Na prática, o que se promove é um modelo de “auto-exploração”: o jovem trabalha por conta própria, sem descanso, sem salário fixo, sem benefícios sociais. Em vez de cidadania económica, o que se promove é sobrevivência com aparência de empreendedorismo. Isso tem implicações sérias para o desenvolvimento nacional. Uma juventude precarizada não pode sustentar uma economia dinâmica, inovadora e inclusiva. O país perde em produtividade, estabilidade e coesão social.
Cinco abordagens estruturais para políticas juvenis
Diante deste cenário, torna-se imperativo reconsiderar as políticas públicas voltadas para a juventude em Moçambique. A seguir, são apresentadas cinco propostas complementares, que podem substituir ou complementar o modelo de kits, com foco no médio e longo prazo.
1. Alfabetização funcional e formação técnica adaptada
Criar programas de alfabetização funcional para jovens fora da escola, com foco em competências práticas para o trabalho. Integrar essa formação com cursos técnicos curtos, certificados e com estágio supervisionado. A formação deve se alinhar aos sectores produtivos locais: construção civil, agro indústria, energias renováveis, pesca, turismo e serviços comunitários.
2. Emprego público produtivo com dignidade
Desenvolver programas públicos de emprego juvenil em sectores estratégicos, como: Reflorestamento; Infra-estrutura rural (poços, estradas, pontes); Limpeza e saneamento urbano; Agricultura comunitária;
Cuidados comunitários (apoio a idosos, crianças, escolas).
Esses empregos podem ser temporários, mas incluem remuneração justa, direitos básicos, formação no trabalho e um plano de transição para o sector privado ou auto- emprego qualificado.

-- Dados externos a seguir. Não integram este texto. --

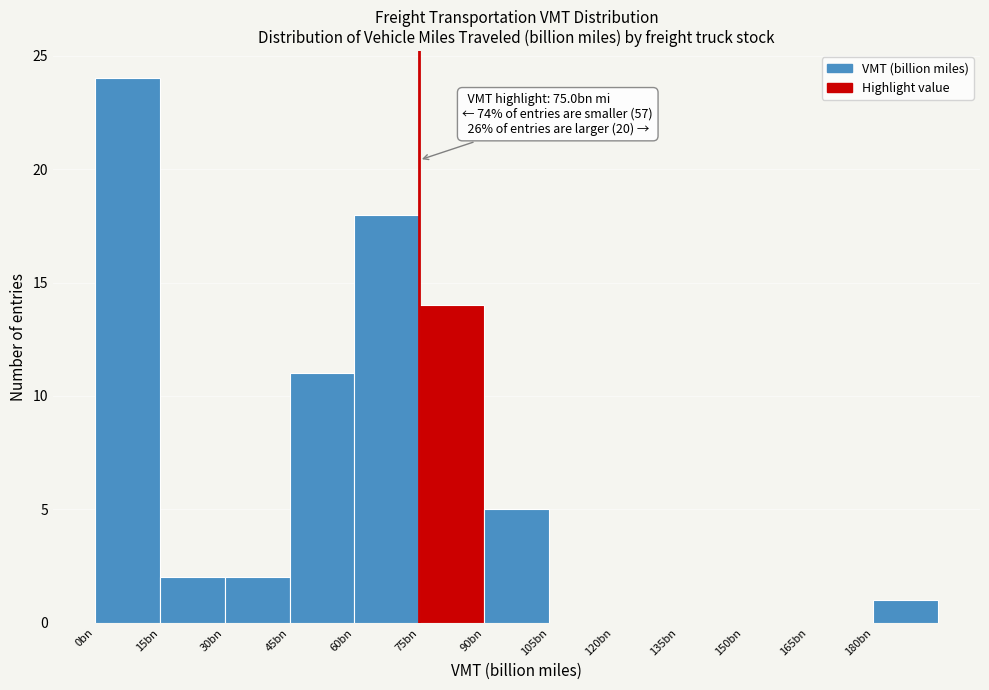

Reading right to left, extract all data points from this chart.

180bn=1	165bn=0	150bn=0	135bn=0	120bn=0	105bn=0	90bn=5	75bn=14	60bn=18	45bn=11	30bn=2	15bn=2	0bn=24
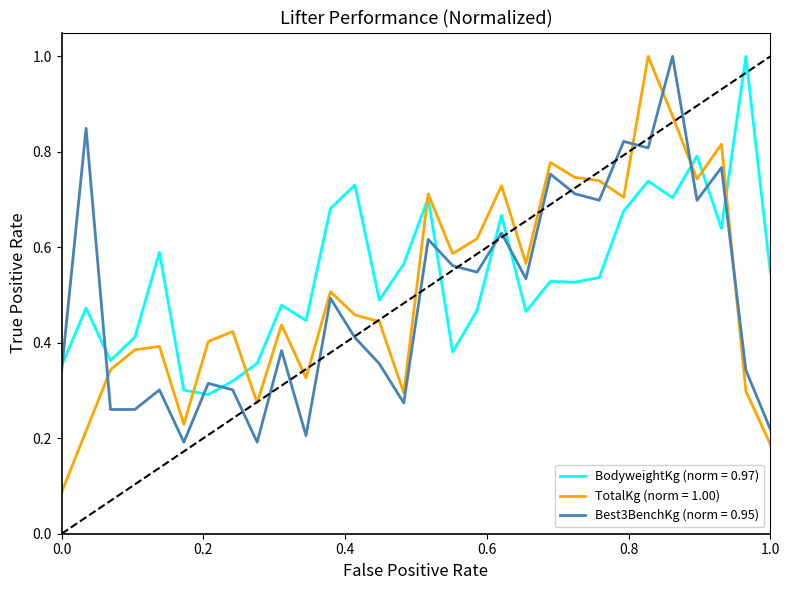

Which series ends up on top after the final intersection of Best3BenchKg (norm = 0.95) and TotalKg (norm = 1.00)?

Best3BenchKg (norm = 0.95)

3. Apoio real a cooperativas e microempresas colectivas
Formar cooperativas de jovens, fornecendo apoio técnico contínuo, acesso a crédito rotativo, compra garantida dos produtos e incubação de negócios. Direccionar compras públicas de escolas, hospitais e programas de nutrição para essas cooperativas.
4. Criação de zonas económicas de juventude
Estabelecer zonas experimentais de juventude produtiva, com: Acesso à terra ou espaços produtivos; Infra-estrutura básica (estradas, energia, Internet); Acompanhamento técnico permanente; Ligação com ONGs, universidades e empresas. Essas zonas podem ser centros de inovação, fixando jovens no campo com dignidade e participação local.
5. Participação juvenil nas decisões
Criar e fortalecer mecanismos de participação juvenil em conselhos distritais, fóruns comunitários e plataformas digitais. A juventude precisa ser ouvida na elaboração dos planos de desenvolvimento local, nos orçamentos participativos e na fiscalização de políticas públicas.
Conclusão: juventude quer dignidade, não improviso
Moçambique enfrenta um desafio geracional significativo. A juventude constitui a maioria demográfica e a base do futuro nacional. Atender às suas demandas por emprego e dignidade requer abordagens planeadas e sustentáveis, e não medidas improvisadas ou discursos motivacionais sem fundamentação concreta.
O modelo centrado na entrega de kits de auto-emprego é limitado, frágil e, muitas vezes, contraproducente. Pode criar uma falsa sensação de oportunidade, esconder a precariedade real e desresponsabilizar o Estado das suas obrigações constitucionais.
A juventude moçambicana precisa de políticas estruturantes, com base na justiça social, no direito ao trabalho, no acesso à educação de qualidade e na construção de alternativas produtivas viáveis. Precisa ser tratada como sujeito político e força criadora — não como problema ou estatística eleitoral. Mais que kits, a juventude quer caminhos. Mais que promessas, quer dignidade. E mais que retórica, exige futuro.